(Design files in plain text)
######

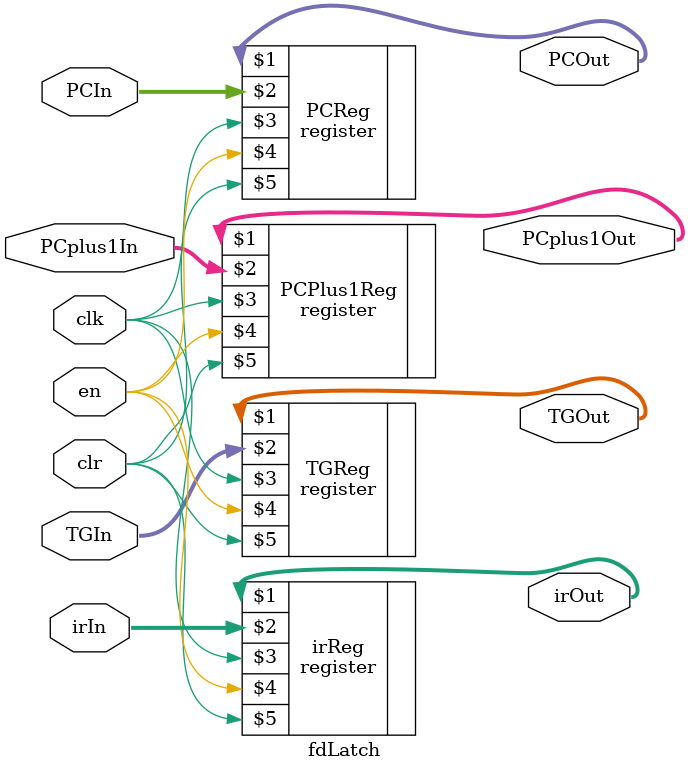
<source format=v>
module fdLatch(clk, en, clr, TGIn, PCIn, PCplus1In, irIn, TGOut, PCOut, PCplus1Out, irOut);

	/**
	* Takes in clock, enable, clear, taken guess of address, PC, PC + 1, and instruction
	* Outputs taken guess of address, PC, PC + 1, and instruction
	*
	*/

	input clk, en, clr;
	input[31:0] TGIn, PCIn, PCplus1In, irIn;
	output[31:0] TGOut, PCOut, PCplus1Out, irOut;
	
	register	TGReg(TGOut, TGIn, clk, en, clr);
	register	PCReg(PCOut, PCIn, clk, en, clr);
	register	PCPlus1Reg(PCplus1Out, PCplus1In, clk, en, clr);
	register	irReg(irOut, irIn, clk, en, clr);

endmodule
</source>
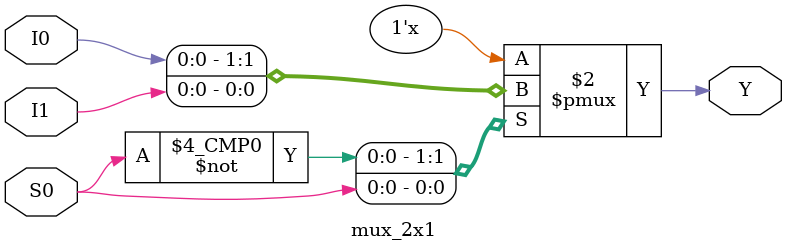
<source format=v>
module mux_4x1(I0,I1,I2,I3,S0,S1,Y);
input I0,I1,I2,I3,S0,S1;
output Y;
wire w1,w2;
mux_2x1 m1(I0,I1,S1,w1);
mux_2x1 m2(I2,I3,S1,w2);
mux_2x1 m3(w1,w2,S0,Y);
endmodule
module mux_2x1(I0,I1,S0,Y);
input I0,I1,S0;
output reg Y;
always @(*)
begin
case(S0)
0:Y=I0;
1:Y=I1;
endcase
end
endmodule

</source>
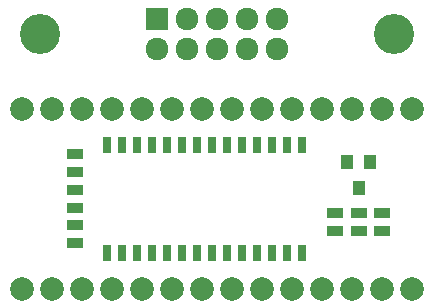
<source format=gbs>
%FSLAX34Y34*%
G04 Gerber Fmt 3.4, Leading zero omitted, Abs format*
G04 (created by PCBNEW (2014-04-07 BZR 4791)-product) date ons  9 apr 2014 20:45:43*
%MOIN*%
G01*
G70*
G90*
G04 APERTURE LIST*
%ADD10C,0.005906*%
%ADD11R,0.052874X0.032874*%
%ADD12R,0.075874X0.075874*%
%ADD13O,0.075874X0.075874*%
%ADD14C,0.133874*%
%ADD15R,0.027874X0.057874*%
%ADD16C,0.078740*%
%ADD17R,0.039374X0.047274*%
G04 APERTURE END LIST*
G54D10*
G54D11*
X50000Y-40063D03*
X50000Y-39463D03*
G54D12*
X52724Y-34933D03*
G54D13*
X52724Y-35933D03*
X53724Y-34933D03*
X53724Y-35933D03*
X54724Y-34933D03*
X54724Y-35933D03*
X55724Y-34933D03*
X55724Y-35933D03*
X56724Y-34933D03*
X56724Y-35933D03*
G54D14*
X60629Y-35433D03*
X48818Y-35433D03*
G54D11*
X50000Y-41244D03*
X50000Y-40644D03*
X50000Y-41825D03*
X50000Y-42425D03*
X58661Y-42032D03*
X58661Y-41432D03*
X59448Y-42032D03*
X59448Y-41432D03*
X60236Y-42032D03*
X60236Y-41432D03*
G54D15*
X51080Y-39144D03*
X51580Y-39144D03*
X52080Y-39144D03*
X52580Y-39144D03*
X53080Y-39144D03*
X53580Y-39144D03*
X54080Y-39144D03*
X54580Y-39144D03*
X55080Y-39144D03*
X55580Y-39144D03*
X56080Y-39144D03*
X56580Y-39144D03*
X57080Y-39144D03*
X57580Y-39144D03*
X57580Y-42744D03*
X57080Y-42744D03*
X56580Y-42744D03*
X56080Y-42744D03*
X55580Y-42744D03*
X55080Y-42744D03*
X54580Y-42744D03*
X54080Y-42744D03*
X53580Y-42744D03*
X53080Y-42744D03*
X52580Y-42744D03*
X52080Y-42744D03*
X51580Y-42744D03*
X51080Y-42744D03*
G54D16*
X48236Y-43944D03*
X49236Y-43944D03*
X50236Y-43944D03*
X51236Y-43944D03*
X52236Y-43944D03*
X53236Y-43944D03*
X54236Y-43944D03*
X55236Y-43944D03*
X56236Y-43944D03*
X57236Y-43944D03*
X58236Y-43944D03*
X59236Y-43944D03*
X60236Y-43944D03*
X61236Y-43944D03*
X61236Y-37944D03*
X60236Y-37944D03*
X59236Y-37944D03*
X58236Y-37944D03*
X57236Y-37944D03*
X56236Y-37944D03*
X55236Y-37944D03*
X54236Y-37944D03*
X53236Y-37944D03*
X52236Y-37944D03*
X51236Y-37944D03*
X50236Y-37944D03*
X49236Y-37944D03*
X48236Y-37944D03*
G54D17*
X59448Y-40590D03*
X59823Y-39724D03*
X59073Y-39724D03*
M02*

</source>
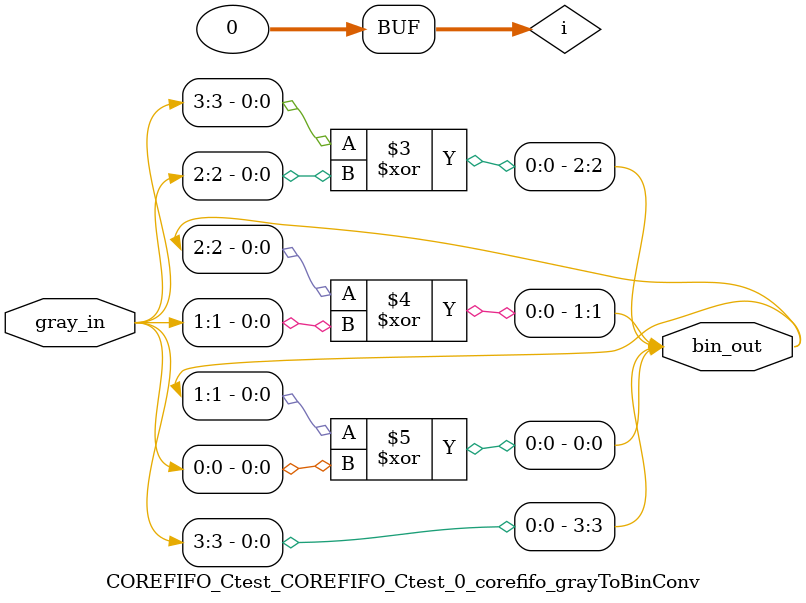
<source format=v>

`timescale 1ns / 100ps

module COREFIFO_Ctest_COREFIFO_Ctest_0_corefifo_grayToBinConv(
                                         gray_in,
                                         bin_out
                                        );

   // --------------------------------------------------------------------------
   // Parameter Declaration
   // --------------------------------------------------------------------------
   parameter ADDRWIDTH  = 3;
  // parameter SYNC_RESET = 0;   

   // --------------------------------------------------------------------------
   // I/O Declaration
   // --------------------------------------------------------------------------

   //--------
   // Inputs
   //--------
   input [ADDRWIDTH:0]    gray_in;

   //---------
   // Outputs
   //---------
   output [ADDRWIDTH:0] bin_out;

   // --------------------------------------------------------------------------
   // Internal signals
   // --------------------------------------------------------------------------
   reg [ADDRWIDTH:0]      bin_out;   
   integer                i;
   

   // --------------------------------------------------------------------------
   //                               Start - of - Code
   // --------------------------------------------------------------------------


   // --------------------------------------------------------------------------
   // Logic to Convert the Gray code to Binary
   // --------------------------------------------------------------------------
   always @(*) begin

      bin_out[ADDRWIDTH]  = gray_in[ADDRWIDTH];      

      for(i=ADDRWIDTH;i>0;i = i-1) begin
         bin_out[i-1]     = (bin_out[i] ^ gray_in[i-1]);
      end

   end

endmodule // corefifo_grayToBinConv

// --------------------------------------------------------------------------
//                             End - of - Code
// --------------------------------------------------------------------------

</source>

######

**What this task involves:** Copy out all the records exactly, excluding pictures.

**Final answer:**
<source format=v>
module fdLatch(clk, en, clr, TGIn, PCIn, PCplus1In, irIn, TGOut, PCOut, PCplus1Out, irOut);

	/**
	* Takes in clock, enable, clear, taken guess of address, PC, PC + 1, and instruction
	* Outputs taken guess of address, PC, PC + 1, and instruction
	*
	*/

	input clk, en, clr;
	input[31:0] TGIn, PCIn, PCplus1In, irIn;
	output[31:0] TGOut, PCOut, PCplus1Out, irOut;
	
	register	TGReg(TGOut, TGIn, clk, en, clr);
	register	PCReg(PCOut, PCIn, clk, en, clr);
	register	PCPlus1Reg(PCplus1Out, PCplus1In, clk, en, clr);
	register	irReg(irOut, irIn, clk, en, clr);

endmodule
</source>
<source format=v>
module mux_4x1(I0,I1,I2,I3,S0,S1,Y);
input I0,I1,I2,I3,S0,S1;
output Y;
wire w1,w2;
mux_2x1 m1(I0,I1,S1,w1);
mux_2x1 m2(I2,I3,S1,w2);
mux_2x1 m3(w1,w2,S0,Y);
endmodule
module mux_2x1(I0,I1,S0,Y);
input I0,I1,S0;
output reg Y;
always @(*)
begin
case(S0)
0:Y=I0;
1:Y=I1;
endcase
end
endmodule

</source>
<source format=gbs>
%FSLAX34Y34*%
G04 Gerber Fmt 3.4, Leading zero omitted, Abs format*
G04 (created by PCBNEW (2014-04-07 BZR 4791)-product) date ons  9 apr 2014 20:45:43*
%MOIN*%
G01*
G70*
G90*
G04 APERTURE LIST*
%ADD10C,0.005906*%
%ADD11R,0.052874X0.032874*%
%ADD12R,0.075874X0.075874*%
%ADD13O,0.075874X0.075874*%
%ADD14C,0.133874*%
%ADD15R,0.027874X0.057874*%
%ADD16C,0.078740*%
%ADD17R,0.039374X0.047274*%
G04 APERTURE END LIST*
G54D10*
G54D11*
X50000Y-40063D03*
X50000Y-39463D03*
G54D12*
X52724Y-34933D03*
G54D13*
X52724Y-35933D03*
X53724Y-34933D03*
X53724Y-35933D03*
X54724Y-34933D03*
X54724Y-35933D03*
X55724Y-34933D03*
X55724Y-35933D03*
X56724Y-34933D03*
X56724Y-35933D03*
G54D14*
X60629Y-35433D03*
X48818Y-35433D03*
G54D11*
X50000Y-41244D03*
X50000Y-40644D03*
X50000Y-41825D03*
X50000Y-42425D03*
X58661Y-42032D03*
X58661Y-41432D03*
X59448Y-42032D03*
X59448Y-41432D03*
X60236Y-42032D03*
X60236Y-41432D03*
G54D15*
X51080Y-39144D03*
X51580Y-39144D03*
X52080Y-39144D03*
X52580Y-39144D03*
X53080Y-39144D03*
X53580Y-39144D03*
X54080Y-39144D03*
X54580Y-39144D03*
X55080Y-39144D03*
X55580Y-39144D03*
X56080Y-39144D03*
X56580Y-39144D03*
X57080Y-39144D03*
X57580Y-39144D03*
X57580Y-42744D03*
X57080Y-42744D03*
X56580Y-42744D03*
X56080Y-42744D03*
X55580Y-42744D03*
X55080Y-42744D03*
X54580Y-42744D03*
X54080Y-42744D03*
X53580Y-42744D03*
X53080Y-42744D03*
X52580Y-42744D03*
X52080Y-42744D03*
X51580Y-42744D03*
X51080Y-42744D03*
G54D16*
X48236Y-43944D03*
X49236Y-43944D03*
X50236Y-43944D03*
X51236Y-43944D03*
X52236Y-43944D03*
X53236Y-43944D03*
X54236Y-43944D03*
X55236Y-43944D03*
X56236Y-43944D03*
X57236Y-43944D03*
X58236Y-43944D03*
X59236Y-43944D03*
X60236Y-43944D03*
X61236Y-43944D03*
X61236Y-37944D03*
X60236Y-37944D03*
X59236Y-37944D03*
X58236Y-37944D03*
X57236Y-37944D03*
X56236Y-37944D03*
X55236Y-37944D03*
X54236Y-37944D03*
X53236Y-37944D03*
X52236Y-37944D03*
X51236Y-37944D03*
X50236Y-37944D03*
X49236Y-37944D03*
X48236Y-37944D03*
G54D17*
X59448Y-40590D03*
X59823Y-39724D03*
X59073Y-39724D03*
M02*

</source>
<source format=v>

`timescale 1ns / 100ps

module COREFIFO_Ctest_COREFIFO_Ctest_0_corefifo_grayToBinConv(
                                         gray_in,
                                         bin_out
                                        );

   // --------------------------------------------------------------------------
   // Parameter Declaration
   // --------------------------------------------------------------------------
   parameter ADDRWIDTH  = 3;
  // parameter SYNC_RESET = 0;   

   // --------------------------------------------------------------------------
   // I/O Declaration
   // --------------------------------------------------------------------------

   //--------
   // Inputs
   //--------
   input [ADDRWIDTH:0]    gray_in;

   //---------
   // Outputs
   //---------
   output [ADDRWIDTH:0] bin_out;

   // --------------------------------------------------------------------------
   // Internal signals
   // --------------------------------------------------------------------------
   reg [ADDRWIDTH:0]      bin_out;   
   integer                i;
   

   // --------------------------------------------------------------------------
   //                               Start - of - Code
   // --------------------------------------------------------------------------


   // --------------------------------------------------------------------------
   // Logic to Convert the Gray code to Binary
   // --------------------------------------------------------------------------
   always @(*) begin

      bin_out[ADDRWIDTH]  = gray_in[ADDRWIDTH];      

      for(i=ADDRWIDTH;i>0;i = i-1) begin
         bin_out[i-1]     = (bin_out[i] ^ gray_in[i-1]);
      end

   end

endmodule // corefifo_grayToBinConv

// --------------------------------------------------------------------------
//                             End - of - Code
// --------------------------------------------------------------------------

</source>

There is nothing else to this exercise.